Trent: Absolutely. It's got me out of tough times, its been the friend that I needed, when I didn't have a friend there. It's been something that I always thought I was good at and I could always usually take, if I was feeling upset or angry, or bad about something and channel it into making something that has some sense of beauty to it. That that always made me feel better. And later when the band started taking off, and I'd play songs in front of people I had never seen before, in a country I had never been to, and I'd see them yelling the words back at me, and It seems like they relate to the song and all it makes you feel pretty cool. It makes you feel it makes you feel good, like maybe there's a point to your existence or maybe not!

NRK: What is you connection with Courtney Love?

Trent: hopefully none whatsoever! I can't stand her, that's about it. We toured, she opened for us a few years ago and I had the displeasure of really getting to know somebody that was not a very nice person! NRK: Who inspires you?

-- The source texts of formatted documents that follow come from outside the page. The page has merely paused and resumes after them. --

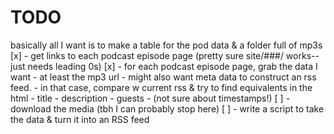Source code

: # TODO
basically all I want is to make a table for the pod data & a folder full of mp3s
[x] - get links to each podcast episode page
    (pretty sure site/###/ works--just needs leading 0s)
[x] - for each podcast episode page, grab the data I want
    - at least the mp3 url
    - might also want meta data to construct an rss feed.
    - in that case, compare w current rss & try to find equivalents in the html
      - title
      - description
      - guests
      - (not sure about timestamps!)
[ ] - download the media (tbh I can probably stop here)
[ ] - write a script to take the data & turn it into an RSS feed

Trent: A bunch of different people for a bunch of different reasons and if I had to name a couple, like I admire the song writing of David Bowie, I admire that fact that he has the guts to re-invent himself and risk failure, and fail often. And I guess, just globally I worked with him a few years ago, we toured together, and it was really inspirational seeing him come from a pretty low rest period to emerge as a light at the end of the tunnel, to come out of it happy.

NRK: Is that you?

Trent: Umm, I'm still in the tunnel, I'm trying to come out. Someone else did it, so maybe I can too.